From Observations to Simulations: A Neural-Network Approach to Intracluster Medium Kinematics
E. Gatuzz, J. ZuHone, J. S. Sanders, A. Fabian, A. Liu, C. Pinto, S. Walker
TL;DR
The paper tackles the challenge of constraining intracluster medium (ICM) kinematics by linking XMM-Newton LOS velocity maps of four nearby clusters to synthetic maps from IllustrisTNG-300. It introduces a Siamese CNN that learns a data-driven similarity metric in a learned embedding space, enabling orientation-invariant matching between observations and simulations. By generating $5016$ synthetic velocity maps across $101$ viewing angles and using a triplet-loss objective, the approach identifies best-matching TNG300 halos whose velocity structures reproduce both large-scale gradients and localized substructures, consistent with gas sloshing, AGN feedback, and minor mergers. The results demonstrate a robust, scalable framework for connecting high-resolution X-ray kinematic data to cosmological simulations, with implications for understanding turbulence, feedback, and cluster evolution, and set the stage for future tests with XRISM and Athena.
Abstract
We present a systematic comparison between {\it XMM-Newton} velocity maps of the Virgo, Centaurus, Ophiuchus and A3266 clusters and synthetic velocity maps generated from the Illustris TNG-300 simulations.

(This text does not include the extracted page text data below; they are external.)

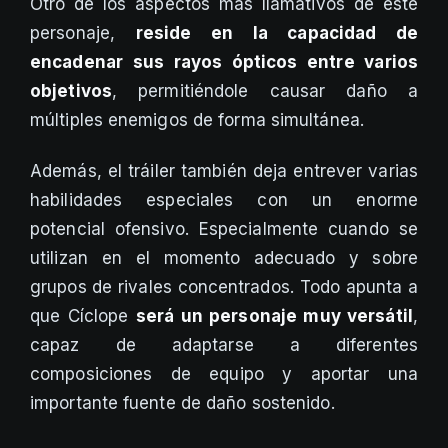
Otro de los aspectos más llamativos de este
personaje,
reside en la capacidad de
encadenar sus rayos ópticos entre varios
objetivos
, permitiéndole causar daño a
múltiples enemigos de forma simultánea.
Además, el tráiler también deja entrever varias
habilidades especiales con un enorme
potencial ofensivo. Especialmente cuando se
utilizan en el momento adecuado y sobre
grupos de rivales concentrados. Todo apunta a
que Cíclope
será un personaje muy versátil
,
capaz de adaptarse a diferentes
composiciones de equipo y aportar una
importante fuente de daño sostenido.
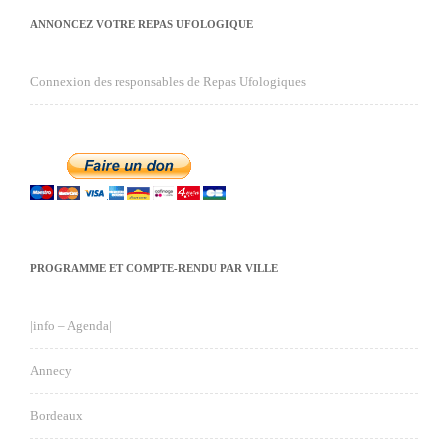
ANNONCEZ VOTRE REPAS UFOLOGIQUE
Connexion des responsables de Repas Ufologiques
PROGRAMME ET COMPTE-RENDU PAR VILLE
|info – Agenda|
Annecy
Bordeaux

Our goal is to constrain the physical conditions and dynamical states of the intracluster medium (ICM) through a data-driven approach. We employ a Siamese Convolutional Neural Network (CNN) designed to identify the most analogous simulated cluster to each observed system based on the morphology of their line-of-sight velocity maps. The model learns a high-dimensional similarity metric between observations and simulations, allowing us to capture subtle kinematic and structural patterns beyond traditional statistical tests. We find that the best-matching simulated halos reproduce the observed large-scale velocity gradients and local kinematic substructures, suggesting that the ICM motions in these clusters arise from a combination of gas sloshing, AGN feedback, and minor merger activity. Our results demonstrate that deep learning provides a powerful and objective framework for connecting X-ray observations to cosmological simulations, offering new insights into the dynamical evolution of galaxy clusters and the mechanisms driving turbulence and bulk flows in the hot ICM.